* _Set of tasks_:
1. In the email thread on NC-SI MAC addresses, what concern is raised about dev_addr during the first few messages?
2. Carry the email thread on NC-SI MAC addresses forward from its last line.

====== Page text

On Fri, Dec 16, 2022 at 8:20 PM Peter Delevoryas <peter@....dev> wrote:
>
>
>
> > On Dec 16, 2022, at 10:29 AM, Alexander Duyck <alexander.duyck@...il.com> wrote:
> >
> > On Thu, Dec 15, 2022 at 5:08 PM Peter Delevoryas <peter@....dev> wrote:
> >>
> >>
> >>
> >>> On Dec 13, 2022, at 8:41 AM, Alexander H Duyck <alexander.duyck@...il.com> wrote:
> >>>
> >>> On Mon, 2022-12-12 at 16:47 -0800, Peter Delevoryas wrote:

<...>

> >
> >>> My main
> >>> concern would be that the dev_addr is not initialized for those first
> >>> few messages so you may be leaking information.
> >>>
> >>>> This might have the effect of causing the NIC to learn 2 MAC addresses from
> >>>> an NC-SI link if the BMC uses OEM Get MAC Address commands to change its
> >>>> initial MAC address, but it shouldn't really matter. Who knows if NIC's
> >>>> even have MAC learning enabled from the out-of-band BMC link, lol.

============
====== Excerpted records

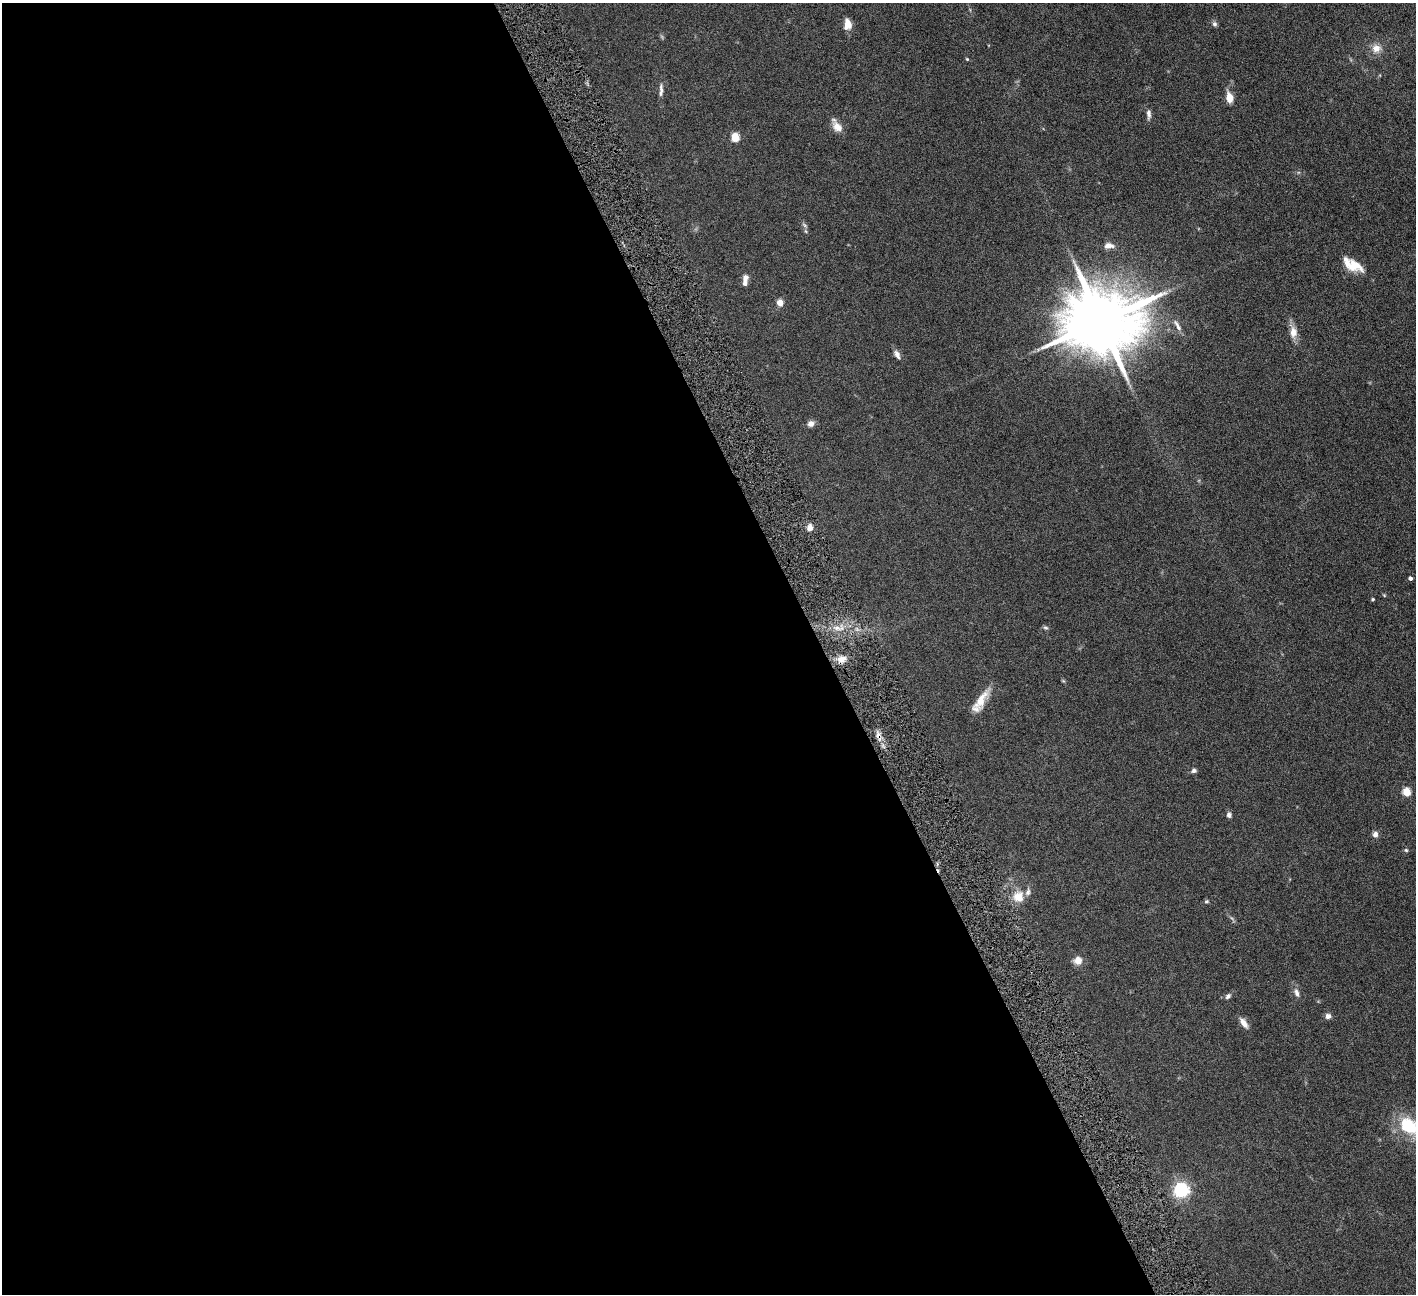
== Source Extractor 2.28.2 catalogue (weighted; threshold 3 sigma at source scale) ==
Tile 9 of 4 x 4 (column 1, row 3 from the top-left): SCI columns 4-1417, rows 1587-2878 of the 5663 x 5625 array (HDU 1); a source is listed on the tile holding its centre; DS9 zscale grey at full resolution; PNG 1418 x 1296 px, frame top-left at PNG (2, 3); no overlay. Shown black and unused: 58% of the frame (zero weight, under 4 of 8 exposures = <1% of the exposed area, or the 3 px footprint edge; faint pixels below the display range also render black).
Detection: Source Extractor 2.28.2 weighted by HDU 2 'WHT'; one run over the whole footprint, this tile lists its part. Background 0.164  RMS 0.0065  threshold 0.0266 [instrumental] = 3 sigma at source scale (4.09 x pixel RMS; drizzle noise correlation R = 1.36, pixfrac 0.8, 0.05/0.05 arcsec/px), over >= 5 px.
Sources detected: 47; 1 too faint to see at this stretch — not listed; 3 inside a brighter listed object's ellipse — not listed separately; the other 43 listed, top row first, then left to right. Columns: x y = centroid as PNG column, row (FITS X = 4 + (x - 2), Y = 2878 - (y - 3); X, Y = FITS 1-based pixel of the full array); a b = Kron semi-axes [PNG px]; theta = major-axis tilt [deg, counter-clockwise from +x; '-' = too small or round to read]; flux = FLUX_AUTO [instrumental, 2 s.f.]
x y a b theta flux
848 24 9 6 -89 6.9
1214 24 7 6 - 1.4
1376 48 12 11 - 5.4
967 59 4 4 - 0.59
661 90 20 5 89 2.7
1229 97 12 7 -79 6.1
1149 114 14 6 -87 2.3
837 127 16 10 -46 5.3
735 137 5 5 - 25
805 225 9 4 -34 1.1
1108 246 11 6 2 3.5
1355 266 21 13 -30 10
745 278 9 7 -64 2.3
780 303 5 4 - 10
1101 321 21 16 12 6700
1177 325 19 6 -61 3.2
1293 332 17 9 -90 5.4
1038 350 7 4 20 1.2
897 354 12 6 -61 2.6
811 423 8 7 - 2.7
810 527 8 6 82 3.3
1410 578 4 4 - 1.6
1384 595 5 4 - 0.54
1373 599 3 3 - 0.79
837 628 8 6 20 3.1
1045 628 7 5 -16 0.98
841 659 13 8 31 5.2
981 700 31 10 58 9.7
878 736 13 6 -68 3.8
1194 770 6 5 - 1.5
1407 792 5 5 - 21
1229 815 6 5 - 1.9
1375 834 7 6 - 2.2
1406 850 5 5 - 0.74
1018 897 15 14 - 8.4
1206 901 6 5 - 0.84
1078 961 7 7 - 6.6
1296 993 14 6 -71 2.7
1228 996 10 6 43 1.7
1328 1016 7 6 - 2.3
1244 1023 14 6 -56 4.2
1409 1126 28 20 -37 25
1181 1190 6 6 - 160
Overlapping masked pixels (flux is a lower limit): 2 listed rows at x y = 841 659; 878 736
Isophote crosses this tile's border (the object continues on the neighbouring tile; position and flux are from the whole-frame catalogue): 1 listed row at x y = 1409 1126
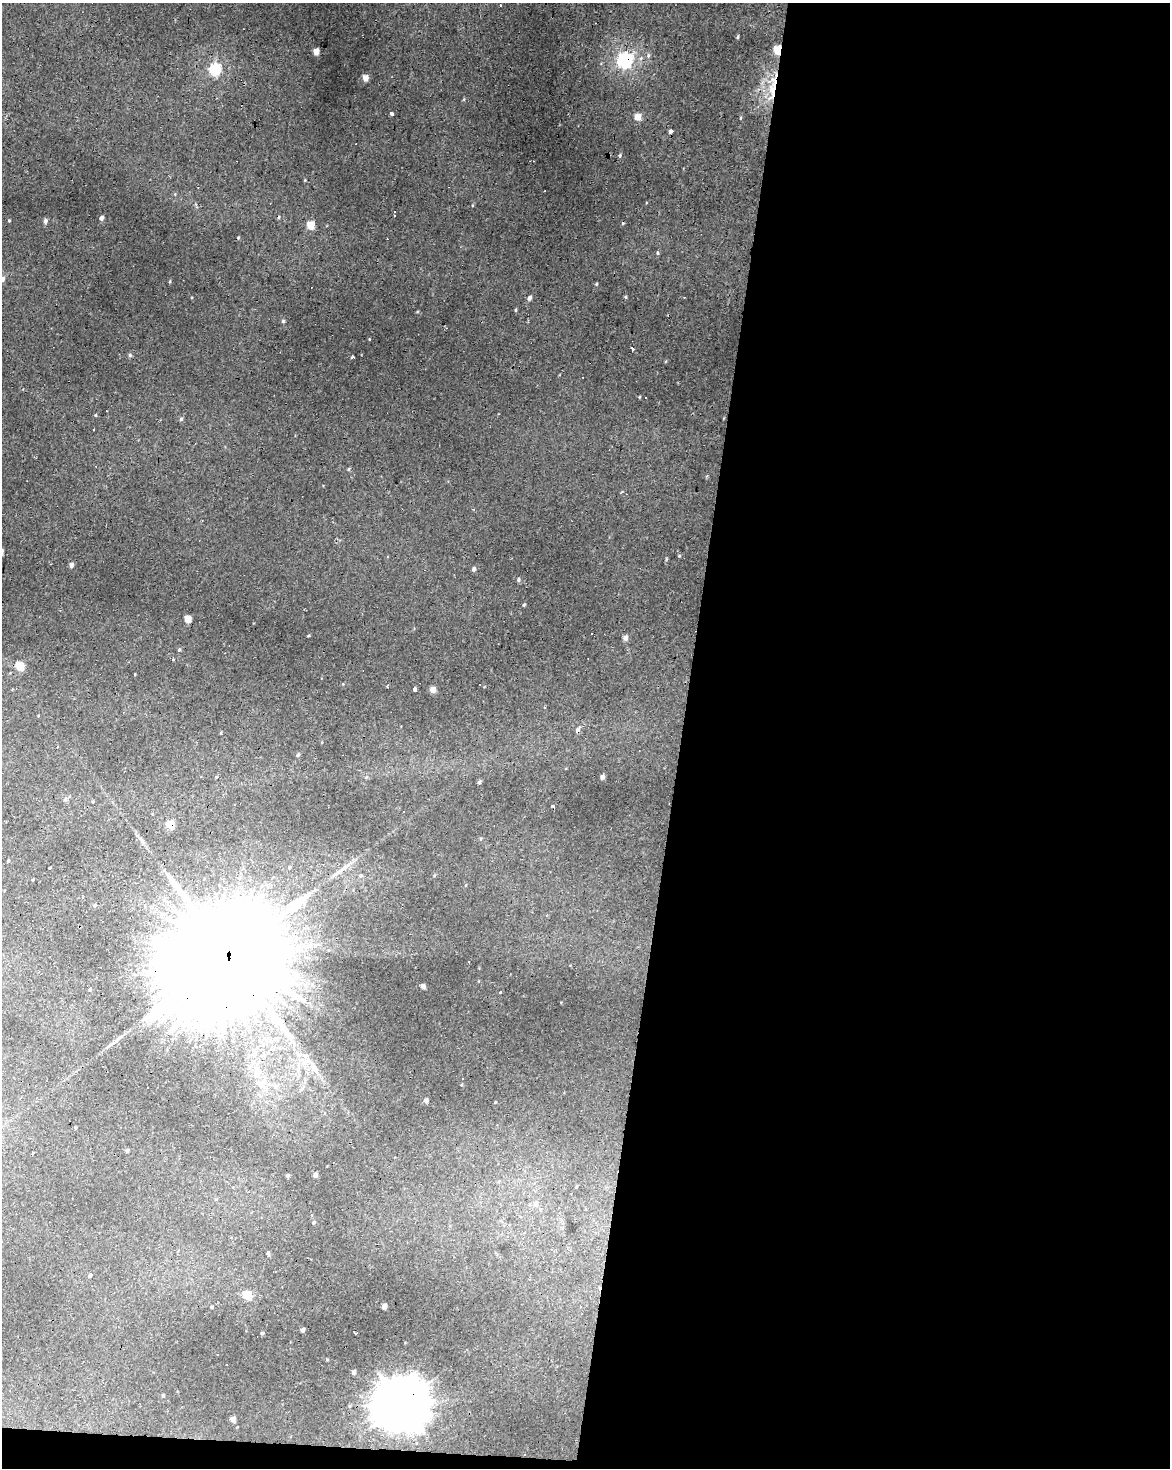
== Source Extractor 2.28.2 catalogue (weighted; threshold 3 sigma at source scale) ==
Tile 12 of 4 x 3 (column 4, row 3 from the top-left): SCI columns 3510-4677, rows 280-1745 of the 4677 x 4900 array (HDU 1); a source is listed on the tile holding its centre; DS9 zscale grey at full resolution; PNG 1172 x 1470 px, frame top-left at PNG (2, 3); no overlay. Shown black and unused: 43% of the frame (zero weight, under 2 of 3 exposures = <1% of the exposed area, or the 3 px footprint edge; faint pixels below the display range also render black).
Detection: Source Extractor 2.28.2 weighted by HDU 2 'WHT'; one run over the whole footprint, this tile lists its part. Background 0.0229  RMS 0.0065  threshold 0.0291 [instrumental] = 3 sigma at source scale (4.5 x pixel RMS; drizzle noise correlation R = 1.50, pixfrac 1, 0.0396/0.0396 arcsec/px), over >= 5 px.
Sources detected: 100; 18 cosmic-ray / hot-pixel residue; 1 long thin detection or spike segment (spike, bleed or trail) — not listed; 1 inside a brighter listed object's ellipse — not listed separately; the other 80 listed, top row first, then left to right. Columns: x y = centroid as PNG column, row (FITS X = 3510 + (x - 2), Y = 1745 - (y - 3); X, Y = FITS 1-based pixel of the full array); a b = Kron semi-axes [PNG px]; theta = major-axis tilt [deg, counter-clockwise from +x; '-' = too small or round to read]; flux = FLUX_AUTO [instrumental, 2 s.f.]
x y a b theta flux
738 37 5 3 - 0.73
777 50 5 4 - 24
316 51 5 4 - 8.2
625 60 7 6 - 150
215 69 6 6 - 61
365 78 4 4 - 6.4
772 88 41 9 81 17
392 114 4 3 - 5.2
638 117 5 4 - 9.5
740 118 5 3 - 0.47
671 131 4 3 - 12
620 156 6 3 82 0.88
394 216 4 4 - 1.1
101 218 4 3 - 2.5
9 221 4 3 - 0.46
45 221 5 4 - 2.1
311 225 5 5 - 17
657 253 5 3 - 0.67
2 279 5 5 - 3.5
170 281 4 3 - 0.57
596 284 4 4 - 0.62
626 297 5 3 - 0.67
529 298 5 4 - 2.2
283 321 5 5 - 0.87
632 348 3 3 - 4.7
130 355 5 5 - 1
352 357 3 3 - 2.3
646 397 3 2 - 0.67
181 419 5 5 - 1
348 469 5 3 - 0.7
679 556 4 3 - 0.56
71 565 4 4 - 2.8
474 569 5 4 - 1.5
518 579 5 4 - 1.1
524 605 4 3 - 0.67
187 619 5 5 - 11
308 636 4 3 - 0.56
625 638 5 4 - 3.4
173 659 3 2 - 1.1
20 666 5 5 - 22
388 686 4 2 - 0.67
414 689 4 3 - 9.5
433 689 4 4 - 6.6
578 730 7 5 68 2.2
298 755 5 4 - 1.1
602 777 4 4 - 2.4
479 782 5 4 - 1.2
65 799 6 5 - 1.1
171 824 5 5 - 22
8 861 4 3 - 0.72
346 866 19 5 35 4.8
50 868 3 2 - 0.54
360 876 6 5 - 1.2
33 880 3 2 - 0.84
95 905 5 4 - 0.88
228 958 64 27 80 50000
143 969 6 5 - 1.6
423 986 4 4 - 2.1
90 989 4 3 - 0.52
500 992 3 3 - 1.5
426 1100 5 4 - 1.6
127 1151 5 3 - 0.94
32 1153 3 3 - 2.3
288 1175 4 3 - 1.1
315 1175 4 4 - 2.8
536 1204 7 6 - 2.3
314 1222 4 3 - 0.63
268 1253 6 3 -74 1.4
90 1276 6 4 46 0.98
247 1295 5 5 - 16
384 1306 5 4 - 4.1
211 1307 4 3 - 0.74
302 1330 4 4 - 1.7
262 1333 4 4 - 0.94
355 1333 4 3 - 1.9
218 1354 3 2 - 1
353 1372 4 4 - 2
163 1395 4 4 - 0.66
401 1403 17 16 - 2400
233 1419 4 4 - 4.1
Overlapping masked pixels (flux is a lower limit): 7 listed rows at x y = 777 50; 625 60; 772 88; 578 730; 171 824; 228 958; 401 1403
Isophote crosses this tile's border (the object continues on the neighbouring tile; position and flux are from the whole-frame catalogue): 1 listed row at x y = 2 279
Unlisted compact peaks at least as high as the median listed source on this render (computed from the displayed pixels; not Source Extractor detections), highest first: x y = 95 415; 515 310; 305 180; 417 312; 666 559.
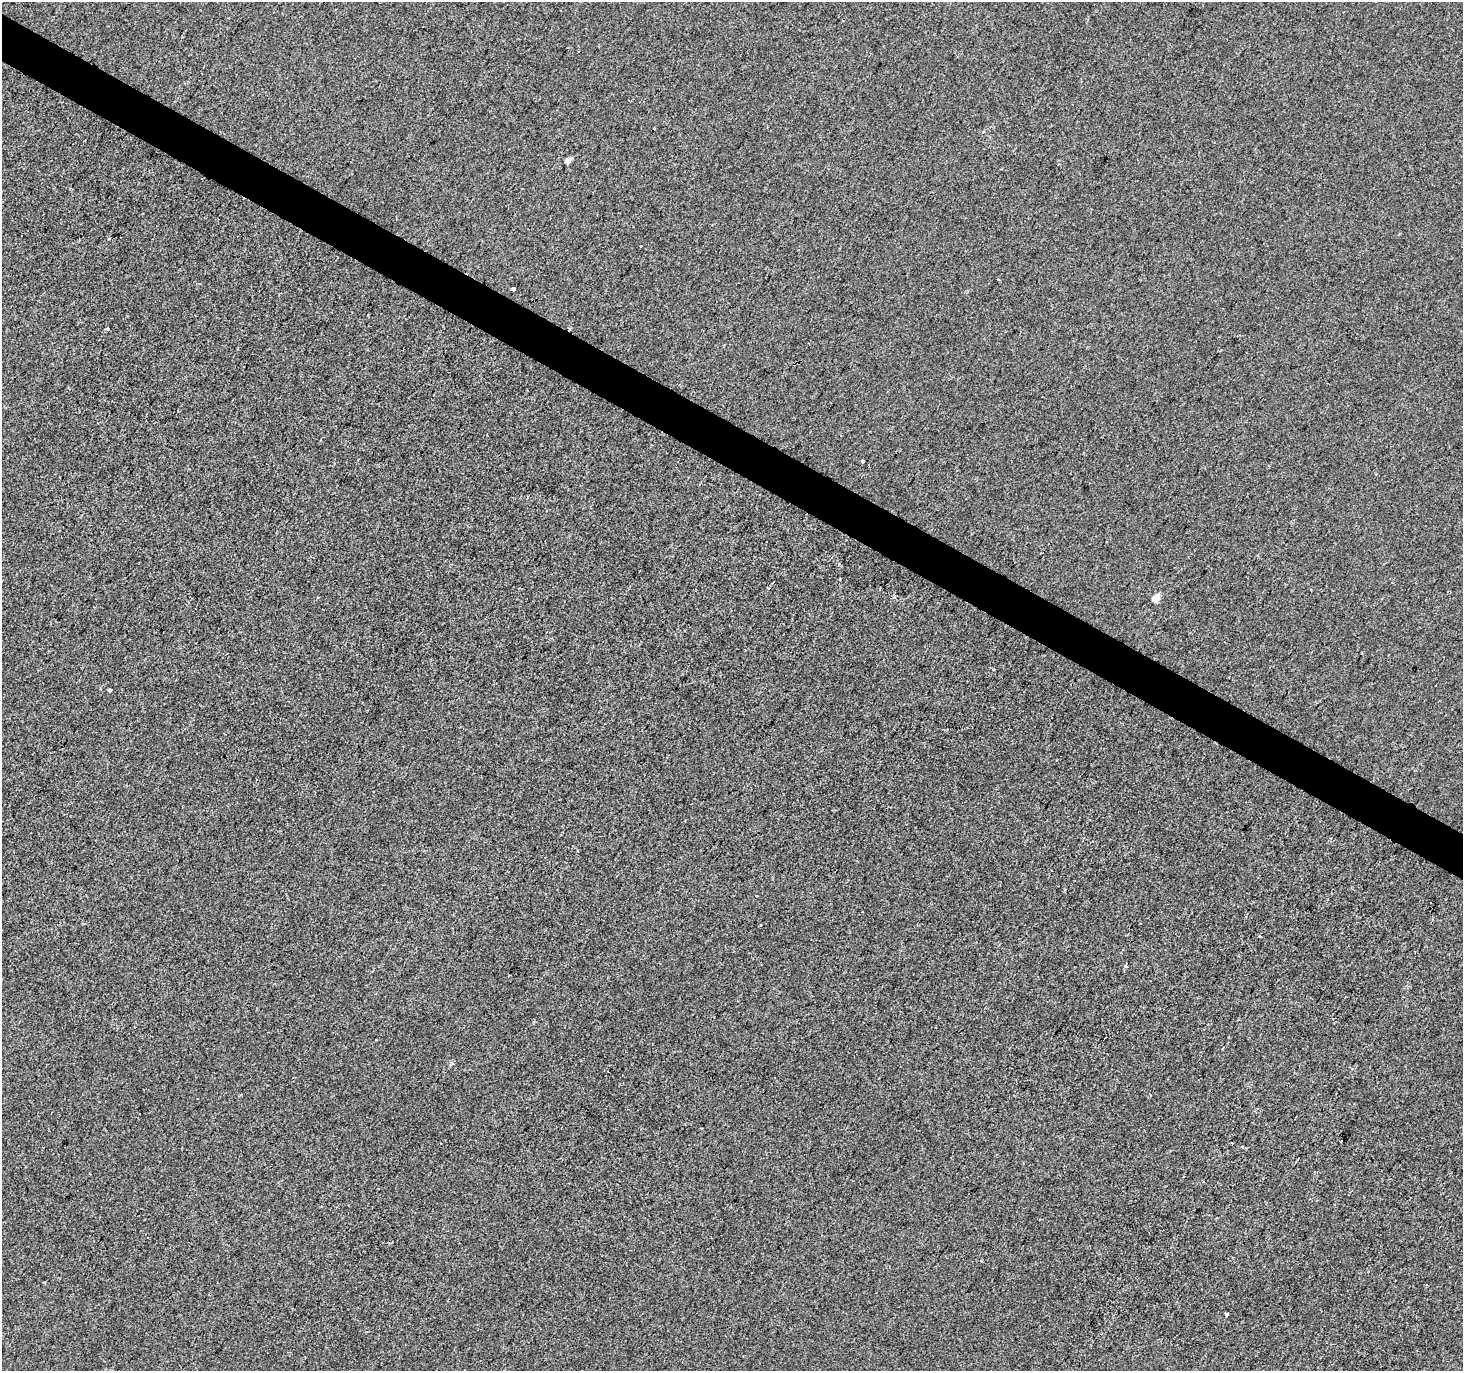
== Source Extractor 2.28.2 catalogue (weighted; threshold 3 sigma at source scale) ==
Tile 11 of 4 x 4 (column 3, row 3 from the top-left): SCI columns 2930-4390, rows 1630-2998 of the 5852 x 5929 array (HDU 1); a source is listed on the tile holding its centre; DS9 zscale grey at full resolution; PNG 1465 x 1373 px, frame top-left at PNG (2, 2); no overlay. Shown black and unused: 3% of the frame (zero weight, under 2 of 3 exposures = <1% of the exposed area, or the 3 px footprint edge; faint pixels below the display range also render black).
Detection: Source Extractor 2.28.2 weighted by HDU 2 'WHT'; one run over the whole footprint, this tile lists its part. Background 8.37e-04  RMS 0.0056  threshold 0.0254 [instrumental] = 3 sigma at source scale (4.5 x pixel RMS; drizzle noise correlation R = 1.50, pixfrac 1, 0.0396/0.0396 arcsec/px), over >= 5 px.
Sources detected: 16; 3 cosmic-ray / hot-pixel residue — not listed; the other 13 listed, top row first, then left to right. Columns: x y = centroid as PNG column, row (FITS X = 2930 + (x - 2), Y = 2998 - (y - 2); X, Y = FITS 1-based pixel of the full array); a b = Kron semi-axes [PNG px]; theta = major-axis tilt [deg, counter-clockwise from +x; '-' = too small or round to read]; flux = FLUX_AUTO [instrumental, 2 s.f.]
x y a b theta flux
654 129 3 3 - 1.5
568 160 4 4 - 5
109 239 3 3 - 3.3
513 289 3 3 - 34
107 329 4 3 - 1.1
1220 351 3 2 - 0.49
796 362 3 2 - 1.3
863 461 3 3 - 0.59
894 597 3 3 - 2.7
1156 598 5 4 - 10
109 690 4 3 - 4.5
1341 1141 3 3 - 2.4
1226 1314 3 3 - 1.9
Overlapping masked pixels (flux is a lower limit): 1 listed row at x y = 796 362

============

* _Answer set_:
1. The dev_addr is not initialized for those first few messages, so information may be leaked.

2.
> >>>>
> >>>> [1]: https://tinyurl.com/4933mhaj
> >>>> [2]: https://tinyurl.com/mr3tyadb
> >>>
> >>> The thing is the OpenBMC approach initializes the value themselves to
> >>> broadcast[3]. As a result the two code bases are essentially doing the
> >>> same thing since mac_addr is defaulted to the broadcast address when
> >>> the ncsi interface is registered.
> >>
> >> That’s a very good point, thanks for pointing that out, I hadn’t
> >> even noticed that!
> >>
> >> Anyways, let me know what you think of the traces I added above.
> >> Sorry for the delay, I’ve just been busy with some other stuff,
> >> but I do really actually care about upstreaming this (and several
> >> other NC-SI changes I’ll submit after this one, which are unrelated
> >> but more useful).
> >>
> >> Thanks,
> >> Peter
> >
> > So the NC-SI spec says any value can be used for the source MAC and
> > that broadcast "may" be used. I would say there are some debugging
> > advantages to using broadcast that will be obvious in a packet trace.
>
> Ehhhhh yeah I guess, but the ethertype is what I filter for. But sure,
> a broadcast source MAC is pretty unique too.
>
> > I wonder if we couldn't look at doing something like requiring
> > broadcast or LAA if the gma_flag isn't set.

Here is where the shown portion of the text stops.